About this exercise: Reproduce the text of each item below word for word, omitting the pictures.

-- Data shown follows --

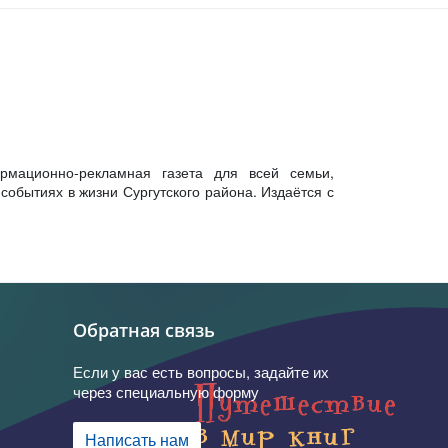
рмационно-рекламная газета для всей семьи,
обытиях в жизни Сургутского района. Издаётся с
Обратная связь
Если у вас есть вопросы, задайте их
через специальную форму
Написать нам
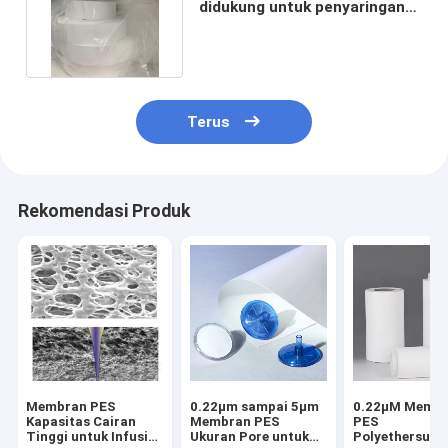
didukung untuk penyaringan
gas ventilasi udara
Terus
Rekomendasi Produk
Membran PES
0.22μm sampai 5μm
0.22μM Memb
Kapasitas Cairan
Membran PES
PES
Tinggi untuk Infusi
Ukuran Pore untuk
Polyethersulf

-- Data shown concluded --

Problem solution:
рмационно-рекламная газета для всей семьи,
обытиях в жизни Сургутского района. Издаётся с
Обратная связь
Если у вас есть вопросы, задайте их
через специальную форму
Написать нам
didukung untuk penyaringan
gas ventilasi udara
Terus
Rekomendasi Produk
Membran PES
0.22μm sampai 5μm
0.22μM Memb
Kapasitas Cairan
Membran PES
PES
Tinggi untuk Infusi
Ukuran Pore untuk
Polyethersulf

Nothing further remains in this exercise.